Lib Dem and council leader Barbara Janke described the result as “disastrous” but felt the party had fared better in Bristol than other parts of the country.
While Lib Dem majorities fell dramatically in some seats they held – Knowle and Brislington West included – in others like Cabot, Windmill Hill and Clifton they actually went up.
Mrs Janke – who retained her Clifton seat with an increased majority – said: “Compared with what’s been happening nationally we’ve done better in Bristol.
“We would like to have kept our majority and we’re very disappointed but we will not walk away from our responsibility.
“We will meet with other parties to look at how best to work with them in what will be a challenging year ahead.

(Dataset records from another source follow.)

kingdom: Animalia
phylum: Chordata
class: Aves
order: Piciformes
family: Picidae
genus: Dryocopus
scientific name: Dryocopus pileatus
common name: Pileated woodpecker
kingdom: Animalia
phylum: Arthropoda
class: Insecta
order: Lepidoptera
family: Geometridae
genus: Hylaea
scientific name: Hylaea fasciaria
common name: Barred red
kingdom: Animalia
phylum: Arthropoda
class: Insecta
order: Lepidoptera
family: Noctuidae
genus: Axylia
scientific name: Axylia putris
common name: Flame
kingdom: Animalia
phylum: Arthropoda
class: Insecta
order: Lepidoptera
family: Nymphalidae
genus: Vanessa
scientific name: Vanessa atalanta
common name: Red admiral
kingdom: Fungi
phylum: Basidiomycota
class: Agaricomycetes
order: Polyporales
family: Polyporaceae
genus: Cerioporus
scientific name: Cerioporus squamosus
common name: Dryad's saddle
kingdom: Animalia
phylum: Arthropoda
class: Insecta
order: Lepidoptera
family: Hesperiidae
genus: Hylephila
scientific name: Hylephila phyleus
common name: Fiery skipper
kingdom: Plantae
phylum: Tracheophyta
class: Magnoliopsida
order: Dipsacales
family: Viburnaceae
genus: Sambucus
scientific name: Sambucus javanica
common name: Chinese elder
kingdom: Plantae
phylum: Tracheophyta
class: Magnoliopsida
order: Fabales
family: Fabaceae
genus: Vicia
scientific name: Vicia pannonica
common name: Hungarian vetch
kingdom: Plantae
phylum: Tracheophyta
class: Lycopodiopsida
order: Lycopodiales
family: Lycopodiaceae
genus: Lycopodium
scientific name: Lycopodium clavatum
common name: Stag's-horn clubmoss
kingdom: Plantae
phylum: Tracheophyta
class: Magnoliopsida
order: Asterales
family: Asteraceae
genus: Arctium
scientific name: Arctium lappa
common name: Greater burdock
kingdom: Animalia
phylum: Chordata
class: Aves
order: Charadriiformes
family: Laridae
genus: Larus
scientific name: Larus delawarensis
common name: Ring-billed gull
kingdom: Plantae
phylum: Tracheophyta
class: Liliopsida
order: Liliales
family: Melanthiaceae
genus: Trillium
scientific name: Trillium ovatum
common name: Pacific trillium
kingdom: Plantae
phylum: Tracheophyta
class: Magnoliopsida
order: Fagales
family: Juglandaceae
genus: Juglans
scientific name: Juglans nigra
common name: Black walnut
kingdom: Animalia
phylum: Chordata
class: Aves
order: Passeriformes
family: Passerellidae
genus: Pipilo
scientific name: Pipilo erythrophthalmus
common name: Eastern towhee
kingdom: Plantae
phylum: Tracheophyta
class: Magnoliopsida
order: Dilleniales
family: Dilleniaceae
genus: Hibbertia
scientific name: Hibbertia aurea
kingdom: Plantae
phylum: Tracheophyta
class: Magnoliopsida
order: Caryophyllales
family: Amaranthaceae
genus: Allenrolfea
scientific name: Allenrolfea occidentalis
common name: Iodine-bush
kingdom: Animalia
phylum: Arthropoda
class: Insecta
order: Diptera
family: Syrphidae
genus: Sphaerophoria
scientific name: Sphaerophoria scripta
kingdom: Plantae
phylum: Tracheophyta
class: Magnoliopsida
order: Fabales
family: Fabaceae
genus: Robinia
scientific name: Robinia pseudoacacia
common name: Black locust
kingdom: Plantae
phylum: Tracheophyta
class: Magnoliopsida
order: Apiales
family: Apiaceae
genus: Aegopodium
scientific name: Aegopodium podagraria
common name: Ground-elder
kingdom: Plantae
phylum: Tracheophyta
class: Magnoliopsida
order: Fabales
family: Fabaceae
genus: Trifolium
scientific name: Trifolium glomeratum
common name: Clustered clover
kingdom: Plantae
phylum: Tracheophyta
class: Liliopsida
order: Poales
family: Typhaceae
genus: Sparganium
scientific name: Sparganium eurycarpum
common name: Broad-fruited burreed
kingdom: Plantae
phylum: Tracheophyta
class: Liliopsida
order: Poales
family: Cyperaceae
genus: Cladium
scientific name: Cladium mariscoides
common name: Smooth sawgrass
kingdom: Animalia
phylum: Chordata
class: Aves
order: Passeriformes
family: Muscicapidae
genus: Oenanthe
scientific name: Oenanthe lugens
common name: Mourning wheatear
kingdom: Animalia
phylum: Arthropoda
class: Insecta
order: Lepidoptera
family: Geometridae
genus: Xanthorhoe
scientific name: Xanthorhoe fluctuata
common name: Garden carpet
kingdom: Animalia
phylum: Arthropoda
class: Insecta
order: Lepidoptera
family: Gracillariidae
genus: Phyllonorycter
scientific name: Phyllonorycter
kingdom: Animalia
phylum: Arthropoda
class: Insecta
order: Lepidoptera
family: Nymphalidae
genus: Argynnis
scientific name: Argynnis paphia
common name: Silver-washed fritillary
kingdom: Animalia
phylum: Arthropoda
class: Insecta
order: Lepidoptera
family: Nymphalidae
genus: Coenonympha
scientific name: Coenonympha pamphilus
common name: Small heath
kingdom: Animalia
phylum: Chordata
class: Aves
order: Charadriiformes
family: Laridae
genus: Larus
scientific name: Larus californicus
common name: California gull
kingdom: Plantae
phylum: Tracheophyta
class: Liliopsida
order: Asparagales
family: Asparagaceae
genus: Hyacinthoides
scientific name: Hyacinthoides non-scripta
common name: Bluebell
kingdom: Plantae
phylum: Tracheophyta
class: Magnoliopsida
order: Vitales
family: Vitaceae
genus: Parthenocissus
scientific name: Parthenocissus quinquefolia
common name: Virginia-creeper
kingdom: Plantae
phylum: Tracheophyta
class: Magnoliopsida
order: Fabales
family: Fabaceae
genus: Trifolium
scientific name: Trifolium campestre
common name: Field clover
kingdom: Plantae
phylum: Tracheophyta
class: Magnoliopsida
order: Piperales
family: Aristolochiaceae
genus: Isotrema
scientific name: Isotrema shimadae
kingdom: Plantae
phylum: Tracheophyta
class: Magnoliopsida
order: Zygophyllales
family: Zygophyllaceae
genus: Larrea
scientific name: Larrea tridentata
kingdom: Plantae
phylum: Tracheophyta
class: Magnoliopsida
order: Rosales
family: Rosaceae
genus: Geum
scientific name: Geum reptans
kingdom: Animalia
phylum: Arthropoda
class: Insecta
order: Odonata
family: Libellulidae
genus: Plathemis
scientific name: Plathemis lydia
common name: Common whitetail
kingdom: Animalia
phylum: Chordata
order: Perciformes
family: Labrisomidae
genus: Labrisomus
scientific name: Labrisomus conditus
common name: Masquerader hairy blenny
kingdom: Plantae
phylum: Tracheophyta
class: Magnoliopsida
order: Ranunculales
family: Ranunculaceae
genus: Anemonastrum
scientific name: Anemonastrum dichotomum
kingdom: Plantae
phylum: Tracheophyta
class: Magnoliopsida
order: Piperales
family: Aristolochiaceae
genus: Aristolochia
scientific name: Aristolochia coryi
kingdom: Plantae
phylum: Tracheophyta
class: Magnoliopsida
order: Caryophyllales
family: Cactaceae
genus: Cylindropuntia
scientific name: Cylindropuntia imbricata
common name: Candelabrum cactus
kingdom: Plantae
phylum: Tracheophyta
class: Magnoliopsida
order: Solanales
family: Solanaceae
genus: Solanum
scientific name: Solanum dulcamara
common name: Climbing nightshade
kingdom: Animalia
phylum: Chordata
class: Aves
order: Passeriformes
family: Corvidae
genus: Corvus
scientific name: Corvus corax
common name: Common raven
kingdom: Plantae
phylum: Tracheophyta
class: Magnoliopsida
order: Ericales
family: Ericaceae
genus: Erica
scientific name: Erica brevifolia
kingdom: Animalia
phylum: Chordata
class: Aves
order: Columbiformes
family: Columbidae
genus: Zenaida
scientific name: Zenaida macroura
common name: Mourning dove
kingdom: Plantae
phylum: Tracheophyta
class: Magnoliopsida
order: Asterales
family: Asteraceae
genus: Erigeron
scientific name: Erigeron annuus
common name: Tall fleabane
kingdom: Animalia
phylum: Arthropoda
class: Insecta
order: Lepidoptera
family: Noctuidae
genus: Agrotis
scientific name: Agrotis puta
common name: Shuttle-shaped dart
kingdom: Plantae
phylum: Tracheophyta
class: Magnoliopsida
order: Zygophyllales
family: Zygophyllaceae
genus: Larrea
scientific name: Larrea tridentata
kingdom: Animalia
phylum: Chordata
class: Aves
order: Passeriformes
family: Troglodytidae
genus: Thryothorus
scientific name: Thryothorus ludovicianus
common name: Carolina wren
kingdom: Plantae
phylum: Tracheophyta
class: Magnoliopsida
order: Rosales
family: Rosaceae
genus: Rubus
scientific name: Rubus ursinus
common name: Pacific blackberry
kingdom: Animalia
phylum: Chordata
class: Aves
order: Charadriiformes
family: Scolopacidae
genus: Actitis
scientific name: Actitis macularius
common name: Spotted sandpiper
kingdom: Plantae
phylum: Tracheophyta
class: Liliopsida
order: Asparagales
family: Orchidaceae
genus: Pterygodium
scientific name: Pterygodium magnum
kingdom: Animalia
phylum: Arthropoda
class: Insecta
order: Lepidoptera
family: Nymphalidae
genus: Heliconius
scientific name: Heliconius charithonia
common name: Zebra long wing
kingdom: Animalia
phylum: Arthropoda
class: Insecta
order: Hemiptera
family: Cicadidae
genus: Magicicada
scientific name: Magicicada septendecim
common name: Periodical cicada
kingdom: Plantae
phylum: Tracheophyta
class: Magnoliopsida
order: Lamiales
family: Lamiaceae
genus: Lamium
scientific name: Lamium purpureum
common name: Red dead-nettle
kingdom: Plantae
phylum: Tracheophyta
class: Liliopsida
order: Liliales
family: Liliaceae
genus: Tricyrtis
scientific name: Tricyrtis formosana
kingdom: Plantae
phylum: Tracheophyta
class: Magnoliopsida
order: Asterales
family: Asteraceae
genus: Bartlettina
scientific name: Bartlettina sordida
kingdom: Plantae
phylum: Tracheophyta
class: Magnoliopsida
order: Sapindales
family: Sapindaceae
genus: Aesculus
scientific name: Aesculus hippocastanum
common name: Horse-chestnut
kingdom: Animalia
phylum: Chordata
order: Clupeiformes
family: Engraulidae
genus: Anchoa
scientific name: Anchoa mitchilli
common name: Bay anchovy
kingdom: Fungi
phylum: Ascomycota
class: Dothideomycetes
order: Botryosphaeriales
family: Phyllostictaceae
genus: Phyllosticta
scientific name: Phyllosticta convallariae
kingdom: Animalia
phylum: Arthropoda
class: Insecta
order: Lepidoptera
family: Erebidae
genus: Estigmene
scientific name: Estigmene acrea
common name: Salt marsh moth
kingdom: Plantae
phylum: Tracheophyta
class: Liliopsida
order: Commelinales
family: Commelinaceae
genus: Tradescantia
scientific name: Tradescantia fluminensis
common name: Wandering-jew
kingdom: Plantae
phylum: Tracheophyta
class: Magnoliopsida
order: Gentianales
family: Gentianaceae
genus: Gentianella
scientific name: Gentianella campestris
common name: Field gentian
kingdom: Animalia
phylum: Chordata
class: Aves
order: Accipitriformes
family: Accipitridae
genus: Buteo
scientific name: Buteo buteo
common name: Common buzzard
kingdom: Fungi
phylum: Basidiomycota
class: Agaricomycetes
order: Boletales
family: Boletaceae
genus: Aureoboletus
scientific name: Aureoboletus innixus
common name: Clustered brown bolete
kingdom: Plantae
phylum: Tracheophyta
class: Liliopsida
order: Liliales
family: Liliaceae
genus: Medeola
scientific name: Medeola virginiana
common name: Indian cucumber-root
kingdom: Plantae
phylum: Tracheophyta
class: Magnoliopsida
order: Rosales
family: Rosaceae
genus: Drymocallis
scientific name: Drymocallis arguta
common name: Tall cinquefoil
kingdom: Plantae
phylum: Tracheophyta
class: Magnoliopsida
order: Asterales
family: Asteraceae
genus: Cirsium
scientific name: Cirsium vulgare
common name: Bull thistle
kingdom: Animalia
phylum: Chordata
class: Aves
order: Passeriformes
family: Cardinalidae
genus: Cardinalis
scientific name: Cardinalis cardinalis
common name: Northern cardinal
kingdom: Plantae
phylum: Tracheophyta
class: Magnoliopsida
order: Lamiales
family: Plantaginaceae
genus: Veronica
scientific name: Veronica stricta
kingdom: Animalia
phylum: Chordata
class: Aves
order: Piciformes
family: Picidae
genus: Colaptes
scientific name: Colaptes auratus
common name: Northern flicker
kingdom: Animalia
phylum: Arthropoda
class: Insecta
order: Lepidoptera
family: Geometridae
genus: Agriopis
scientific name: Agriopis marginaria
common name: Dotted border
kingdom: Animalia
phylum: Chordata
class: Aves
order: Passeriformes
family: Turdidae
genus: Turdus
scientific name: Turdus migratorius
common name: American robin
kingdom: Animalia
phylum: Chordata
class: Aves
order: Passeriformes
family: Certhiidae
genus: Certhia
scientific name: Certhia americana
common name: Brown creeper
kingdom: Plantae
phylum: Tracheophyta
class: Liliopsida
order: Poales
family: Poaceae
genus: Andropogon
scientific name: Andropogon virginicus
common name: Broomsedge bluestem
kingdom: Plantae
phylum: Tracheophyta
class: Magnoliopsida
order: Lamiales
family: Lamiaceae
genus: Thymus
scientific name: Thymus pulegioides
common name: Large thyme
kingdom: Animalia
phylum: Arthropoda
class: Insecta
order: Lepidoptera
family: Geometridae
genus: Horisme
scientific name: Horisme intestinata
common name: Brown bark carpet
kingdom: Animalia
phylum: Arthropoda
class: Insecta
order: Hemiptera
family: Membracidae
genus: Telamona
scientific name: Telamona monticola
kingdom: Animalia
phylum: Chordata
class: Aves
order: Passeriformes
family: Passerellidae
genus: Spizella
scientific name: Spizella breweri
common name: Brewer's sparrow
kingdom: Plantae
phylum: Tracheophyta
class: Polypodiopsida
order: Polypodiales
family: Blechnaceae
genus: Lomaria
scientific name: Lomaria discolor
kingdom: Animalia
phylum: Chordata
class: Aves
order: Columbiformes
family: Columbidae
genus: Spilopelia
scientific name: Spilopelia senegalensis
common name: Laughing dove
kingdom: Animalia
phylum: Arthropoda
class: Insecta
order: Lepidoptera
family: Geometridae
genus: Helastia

“We will fight back and we certainly want to achieve a majority in the Bristol again as soon as possible.
The Lib Dems took control of the authority in 2009 from Labour, when the Tories sided with them in a row over an incinerator.
Mrs Janke said the Lib Dems would listen to the messages voters had given them during the campaign but felt national issues had played a part in the result.
She said: “There are very different results in different parts of the city – in Windmill Hill we have a majority of 1,000 but other seats we have lost.
“We need to listen to the messages we’ve heard from the doorsteps.”
Labour leader Helen Holland – who regained her Whitchurch Park seat with an increased majority – said it had been a good night for her party in Bristol.
She said: “To gain four seats is great but if you look at some of the numbers we’ve run the Lib Dems very close where they’ve been confident of a decent size majority.
“They (the Lib Dems) have found out what it’s like to have to defend the party in government. The people of Bristol have said ‘we don’t trust you’.
“One thing it does show is that they cannot carry on working in such an arrogant manner on things like the parks and green spaces.
“They’ve got to take more account of the views of their communities. Mrs Holland wouldn’t be drawn on what might happen to the leadership of the council now, other than it would be a matter for the next full council meeting on May 17.
In terms of seats there was no change for the Tories, but much like in 2009 they still have the chance to play kingmaker.
But the Bristol Lib Dems will no doubt be mindful that the national coalition with the Conservatives is one of the main reasons the party has done so badly across the country.
Conservative Deputy Leader Councillor Peter Abraham said: “Given the circumstances, the Conservative vote has held up extremely well.
“Our primary aim was to hold all of the seats we were defending.
“At a time when Conservatives are the lead partner in a Government tasked with dealing with Labour’s disastrous deficit – it was always going to be difficult to make gains but we were delighted with our polling performance across the city.
“The same cannot be said of our Coalition partners the Liberal Democrats. Locally, they lost five seats but if the whole of the Council had been up for election, this figure would have been far higher. On my calculations it would have been in the region of 12 to 15 seats, which would have given them a group in the lower 20’s.
“As such, these results have dealt a devastating blow to the Lib Dems in Bristol. People have clearly lost confidence in their ability to run the city.
“The Conservative Group will be doing everything in its power to ensure that our policies are reflected in or pursued by the new Administration over the next two years.”
And although the Green Party only took one more seat at the elections they still had plenty of reasons to celebrate.
The collectively polled 2,000 more votes than when the same seats were contested in 2007, took second place in Southville and third in Bishopsworth, Cabot, Clifton, Easton, Frome Vale and Windmill Hill.
In victory speeches, a number of Labour and Tory candidates criticised their Lib Dem opponents, alleging they had played a campaign of “dirty tricks” in seats including St George West and Stockwood although they did not go into specifics.
This wasn’t the case everywhere though – and in Ashley in particular, the Lib Dems, Green and Labour candidates praised each other for a “good, clean fight”.